# The task:
Find and copy each line of the data that includes "linecap".

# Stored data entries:
-=-=-=-=-

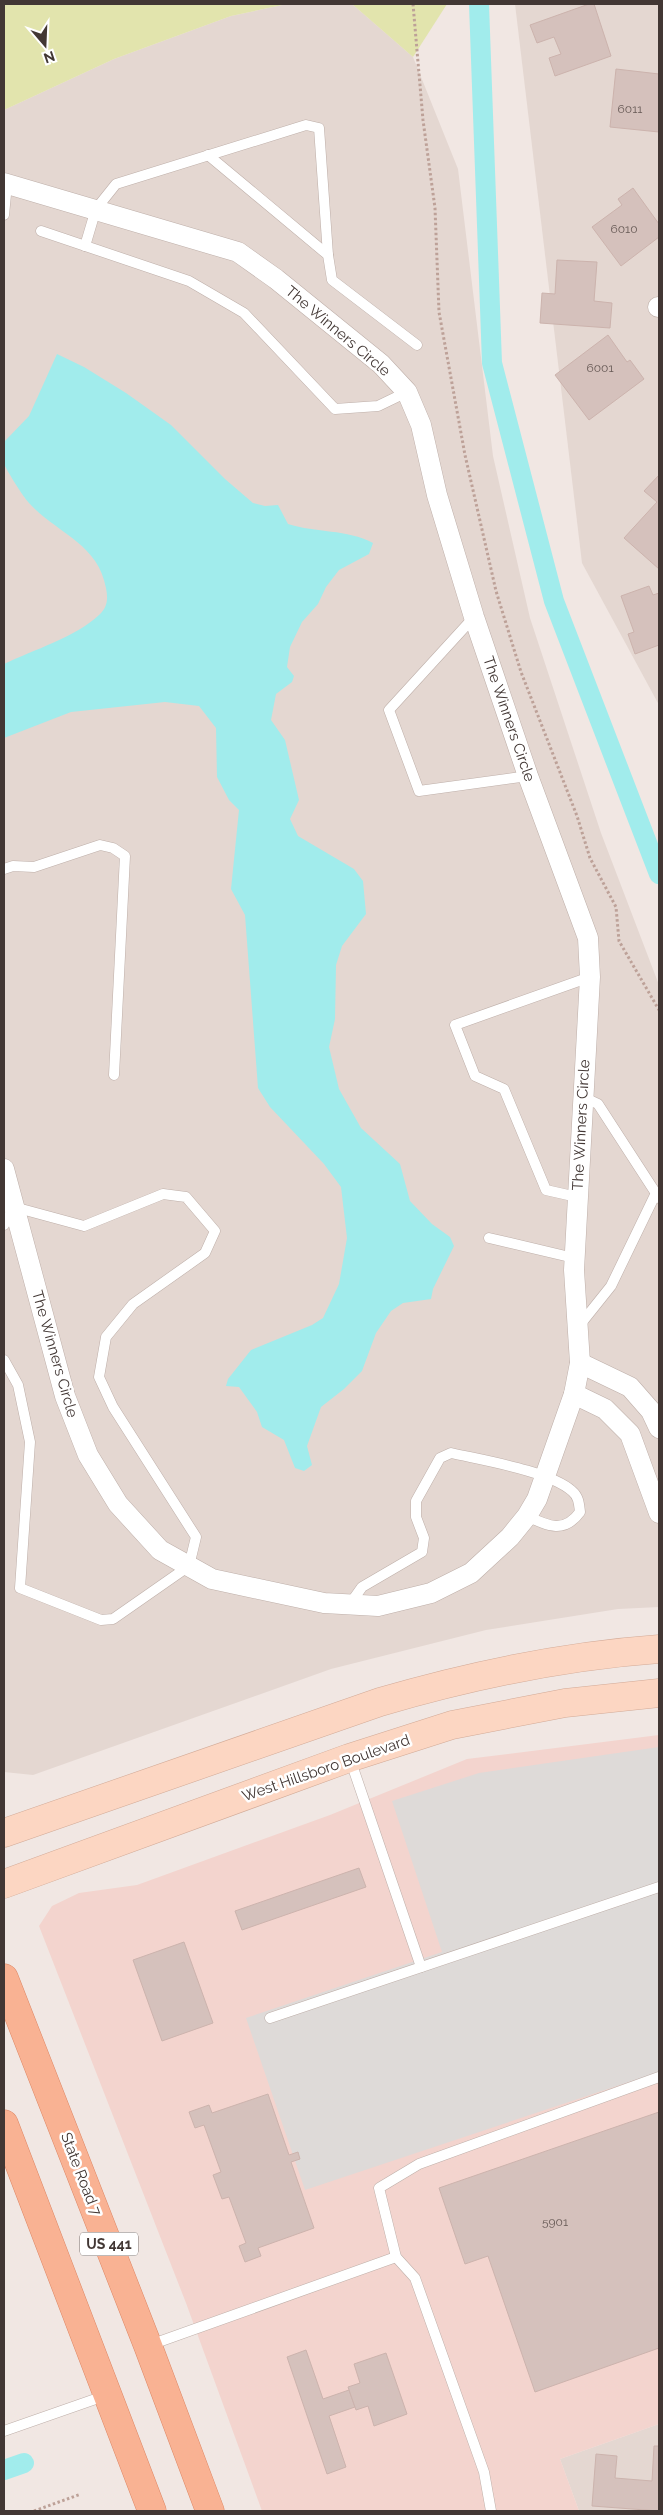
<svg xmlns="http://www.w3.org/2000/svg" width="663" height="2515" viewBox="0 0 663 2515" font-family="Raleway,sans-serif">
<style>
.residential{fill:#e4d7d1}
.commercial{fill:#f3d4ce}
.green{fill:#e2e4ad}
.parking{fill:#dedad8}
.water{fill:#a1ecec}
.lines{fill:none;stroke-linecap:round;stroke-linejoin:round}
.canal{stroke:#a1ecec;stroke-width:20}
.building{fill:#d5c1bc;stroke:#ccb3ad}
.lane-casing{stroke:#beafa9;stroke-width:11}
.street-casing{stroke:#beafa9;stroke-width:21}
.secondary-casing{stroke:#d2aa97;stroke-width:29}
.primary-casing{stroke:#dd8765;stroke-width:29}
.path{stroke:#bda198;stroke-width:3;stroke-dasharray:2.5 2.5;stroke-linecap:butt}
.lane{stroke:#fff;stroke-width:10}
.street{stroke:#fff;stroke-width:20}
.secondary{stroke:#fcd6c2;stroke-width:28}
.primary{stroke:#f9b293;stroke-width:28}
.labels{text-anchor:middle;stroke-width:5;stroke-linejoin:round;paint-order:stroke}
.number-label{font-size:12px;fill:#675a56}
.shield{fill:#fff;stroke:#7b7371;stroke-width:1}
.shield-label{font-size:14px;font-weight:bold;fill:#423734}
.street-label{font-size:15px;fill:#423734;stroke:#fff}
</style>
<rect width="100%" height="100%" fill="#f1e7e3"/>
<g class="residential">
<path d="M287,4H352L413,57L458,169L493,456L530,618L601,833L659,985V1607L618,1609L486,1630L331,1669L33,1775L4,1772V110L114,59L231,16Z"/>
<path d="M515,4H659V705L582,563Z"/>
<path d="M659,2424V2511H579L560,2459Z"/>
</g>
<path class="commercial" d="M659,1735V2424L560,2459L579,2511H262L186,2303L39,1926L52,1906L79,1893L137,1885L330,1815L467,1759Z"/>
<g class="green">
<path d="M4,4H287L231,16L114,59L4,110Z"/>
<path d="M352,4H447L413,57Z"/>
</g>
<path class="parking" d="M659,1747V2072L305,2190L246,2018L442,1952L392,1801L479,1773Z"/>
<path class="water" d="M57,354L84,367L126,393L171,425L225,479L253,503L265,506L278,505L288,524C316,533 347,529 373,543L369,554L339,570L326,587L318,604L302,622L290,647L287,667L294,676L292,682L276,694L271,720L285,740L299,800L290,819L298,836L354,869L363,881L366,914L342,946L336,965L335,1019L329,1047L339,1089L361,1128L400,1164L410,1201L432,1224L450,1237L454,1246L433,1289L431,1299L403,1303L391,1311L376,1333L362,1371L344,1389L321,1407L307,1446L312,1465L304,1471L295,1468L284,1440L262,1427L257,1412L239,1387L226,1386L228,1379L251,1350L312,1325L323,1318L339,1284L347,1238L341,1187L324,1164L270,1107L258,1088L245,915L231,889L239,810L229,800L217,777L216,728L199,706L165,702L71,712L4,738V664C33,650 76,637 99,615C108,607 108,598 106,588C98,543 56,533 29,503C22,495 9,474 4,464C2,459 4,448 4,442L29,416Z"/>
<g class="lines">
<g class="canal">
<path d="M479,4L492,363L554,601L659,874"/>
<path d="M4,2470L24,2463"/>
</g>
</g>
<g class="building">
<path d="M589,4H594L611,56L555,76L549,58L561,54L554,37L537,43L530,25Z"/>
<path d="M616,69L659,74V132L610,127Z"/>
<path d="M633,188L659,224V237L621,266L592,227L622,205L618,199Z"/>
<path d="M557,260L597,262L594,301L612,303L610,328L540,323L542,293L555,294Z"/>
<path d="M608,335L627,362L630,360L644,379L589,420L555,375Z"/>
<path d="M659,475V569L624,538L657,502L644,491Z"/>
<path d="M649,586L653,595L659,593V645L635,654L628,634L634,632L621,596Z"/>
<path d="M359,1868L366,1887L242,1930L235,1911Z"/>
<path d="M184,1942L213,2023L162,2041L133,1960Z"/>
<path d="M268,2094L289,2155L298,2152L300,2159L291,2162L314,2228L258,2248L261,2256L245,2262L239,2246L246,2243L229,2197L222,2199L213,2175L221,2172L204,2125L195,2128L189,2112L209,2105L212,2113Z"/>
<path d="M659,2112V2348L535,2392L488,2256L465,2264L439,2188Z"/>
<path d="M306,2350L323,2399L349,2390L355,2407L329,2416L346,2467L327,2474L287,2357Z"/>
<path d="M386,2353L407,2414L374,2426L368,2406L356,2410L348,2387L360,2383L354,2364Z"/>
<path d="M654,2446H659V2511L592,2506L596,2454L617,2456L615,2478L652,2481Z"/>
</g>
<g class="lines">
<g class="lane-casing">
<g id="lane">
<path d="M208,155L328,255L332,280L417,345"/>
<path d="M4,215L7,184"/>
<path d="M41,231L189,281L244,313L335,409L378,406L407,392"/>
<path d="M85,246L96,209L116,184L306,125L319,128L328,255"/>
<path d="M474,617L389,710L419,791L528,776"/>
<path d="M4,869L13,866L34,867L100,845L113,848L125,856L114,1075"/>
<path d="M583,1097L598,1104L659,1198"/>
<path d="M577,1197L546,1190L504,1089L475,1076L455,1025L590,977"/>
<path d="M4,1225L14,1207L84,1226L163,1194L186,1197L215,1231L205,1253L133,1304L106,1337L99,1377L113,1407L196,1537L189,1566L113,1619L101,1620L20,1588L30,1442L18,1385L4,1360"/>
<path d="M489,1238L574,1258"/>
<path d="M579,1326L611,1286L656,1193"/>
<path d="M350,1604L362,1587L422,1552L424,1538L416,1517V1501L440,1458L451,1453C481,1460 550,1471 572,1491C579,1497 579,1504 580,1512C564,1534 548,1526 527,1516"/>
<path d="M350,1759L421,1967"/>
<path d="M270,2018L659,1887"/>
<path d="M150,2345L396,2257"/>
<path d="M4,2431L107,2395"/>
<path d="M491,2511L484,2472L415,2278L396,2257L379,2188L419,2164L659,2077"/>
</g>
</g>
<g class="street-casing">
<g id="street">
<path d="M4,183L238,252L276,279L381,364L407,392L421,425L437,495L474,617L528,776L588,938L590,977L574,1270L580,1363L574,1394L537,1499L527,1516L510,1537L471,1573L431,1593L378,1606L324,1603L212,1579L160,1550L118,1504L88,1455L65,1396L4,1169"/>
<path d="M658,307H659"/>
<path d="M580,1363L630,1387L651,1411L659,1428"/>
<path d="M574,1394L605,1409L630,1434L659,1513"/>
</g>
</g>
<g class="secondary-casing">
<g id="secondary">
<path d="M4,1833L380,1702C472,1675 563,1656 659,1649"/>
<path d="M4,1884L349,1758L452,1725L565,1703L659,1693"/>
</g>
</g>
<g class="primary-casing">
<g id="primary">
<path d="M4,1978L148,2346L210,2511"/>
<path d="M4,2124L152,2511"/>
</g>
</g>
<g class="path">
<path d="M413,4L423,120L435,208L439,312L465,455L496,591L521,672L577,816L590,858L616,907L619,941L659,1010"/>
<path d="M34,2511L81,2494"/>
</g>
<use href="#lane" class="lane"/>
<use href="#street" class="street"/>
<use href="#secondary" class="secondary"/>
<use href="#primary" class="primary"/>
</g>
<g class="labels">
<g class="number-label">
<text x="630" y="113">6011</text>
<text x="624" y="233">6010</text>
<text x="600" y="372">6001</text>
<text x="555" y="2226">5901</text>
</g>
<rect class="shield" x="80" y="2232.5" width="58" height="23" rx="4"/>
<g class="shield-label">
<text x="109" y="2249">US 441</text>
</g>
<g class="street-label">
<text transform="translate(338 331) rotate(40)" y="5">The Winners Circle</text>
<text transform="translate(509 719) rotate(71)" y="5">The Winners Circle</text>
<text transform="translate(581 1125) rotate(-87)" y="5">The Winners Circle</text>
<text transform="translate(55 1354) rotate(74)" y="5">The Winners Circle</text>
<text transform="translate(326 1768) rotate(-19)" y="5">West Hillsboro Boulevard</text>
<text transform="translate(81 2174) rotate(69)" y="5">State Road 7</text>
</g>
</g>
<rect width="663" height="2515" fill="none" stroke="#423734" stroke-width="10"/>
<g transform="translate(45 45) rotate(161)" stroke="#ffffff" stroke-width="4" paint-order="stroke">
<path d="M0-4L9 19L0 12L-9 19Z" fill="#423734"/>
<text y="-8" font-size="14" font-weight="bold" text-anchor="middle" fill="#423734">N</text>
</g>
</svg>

-=-=-=-=-

# Answer to the exercise:
.lines{fill:none;stroke-linecap:round;stroke-linejoin:round}
.path{stroke:#bda198;stroke-width:3;stroke-dasharray:2.5 2.5;stroke-linecap:butt}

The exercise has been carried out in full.